I beni confiscati e la giustizia ferita | Serve l'intervento di Mattarella - Live Sicilia

I beni confiscati e la giustizia ferita | Serve l’intervento di Mattarella

Il presidente della Repubblica, Sergio Mattarella

Le impietose intercettazioni, al di là del penalmente rilevante, svelano una gestione a dir poco clientelare della giustizia. I magistrati coinvolti restano al loro posto. Non si possono aspettare i tempi elefantiaci del Csm. Solo il Capo dello Stato può restituire credibilità alla magistratura palermitana.

PALERMO – “In data odierna il procuratore generale Sergio Lari ci ha trasmesso gli atti relativi all’indagine penale condotta dalla Procura di Caltanissetta”. Le parole di Renato Balduzzi, presidente della Prima Commissione del Csm sanno di burocratese. E la burocrazia in Italia è, nella migliore delle ipotesi, sinonimo di lentezza. Invece oggi serve la massima velocità per salvare, prima che sia troppo tardi, l’autorevolezza di un intero distretto giudiziario colpito alla radice dallo scandalo sulla gestione dei beni sequestrati alla mafia.

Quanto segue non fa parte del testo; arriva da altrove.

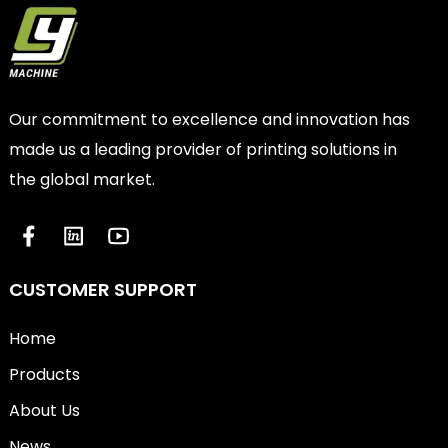
Our commitment to excellence and innovation has
made us a leading provider of printing solutions in
the global market.
CUSTOMER SUPPORT
Home
Products
About Us
News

Lo scandalo sull’operato della Sezione misure di prevenzione presieduta da Silvana Saguto non è solo esploso, ma si è ormai consolidato. Dopo il sequestro e le perquisizioni, ecco le impietose intercettazioni che, al di là del penalmente rilevante – ci sarà tempo e modo di accertare la verità – svelano una gestione a dir poco clientelare della giustizia. Troppe complicità attorno alla Saguto, troppi magistrati coinvolti che restano a Palermo in attesa che il Csm decida sull’eventuale trasferimento per incompatibilità ambientale o applichi sanzioni disciplinari.

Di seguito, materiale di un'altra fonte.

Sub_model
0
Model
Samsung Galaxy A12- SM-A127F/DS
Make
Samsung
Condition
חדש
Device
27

“Abbiamo già disposto un calendario di convocazioni dei cinque magistrati destinatari dell’inizio della procedura per i primi di novembre al fine di definirla con la massima urgenza all’esito di queste audizioni”, aggiunge Balduzzi. Non basta. Serve, a questo punto, l’intervento di Sergio Mattarella, capo dello Stato e presidente del Consiglio superiore della magistratura. Mattarella è palermitano, conosce bene il Palazzo di giustizia della città in cui è nato. Un luogo dove lavorano, ogni giorno e con grande senso di responsabilità, magistrati onesti e operosi.

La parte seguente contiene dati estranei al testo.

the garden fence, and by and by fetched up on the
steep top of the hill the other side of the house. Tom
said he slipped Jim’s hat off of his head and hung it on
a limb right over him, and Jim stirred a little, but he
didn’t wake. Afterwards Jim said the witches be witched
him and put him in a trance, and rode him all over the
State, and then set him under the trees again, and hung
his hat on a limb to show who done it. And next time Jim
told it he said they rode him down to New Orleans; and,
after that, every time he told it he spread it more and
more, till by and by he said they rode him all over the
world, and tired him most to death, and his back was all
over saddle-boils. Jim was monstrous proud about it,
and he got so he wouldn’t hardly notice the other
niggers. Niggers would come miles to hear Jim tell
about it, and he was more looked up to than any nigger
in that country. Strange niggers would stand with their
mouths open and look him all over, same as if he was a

Il 19 luglio scorso, in occasione delle cerimonie di commemorazione per la strage di via D’Amelio, Mattarella era seduto nell’aula magna dove troneggia un dipinto che ritrae Falcone e Borsellino. Dall’inchiesta viene fuori un groviglio di interessi. Nell’attesa del passo indietro dei magistrati, che non arriverà, non si può consentire che il vento maleodorante degli scandali finisca per contaminare i luoghi simbolo dell’antimafia: quella vera, senza chiacchiere e mostrine. C’è un problema politico, ancor prima che giudiziario. Va affrontato, subito e senza burocratese. Mattarella non può girarsi dall’altra parte: qui non siamo di fronte a manchevolezze di ordinaria amministrazione; siamo di fronte a una catastrofe.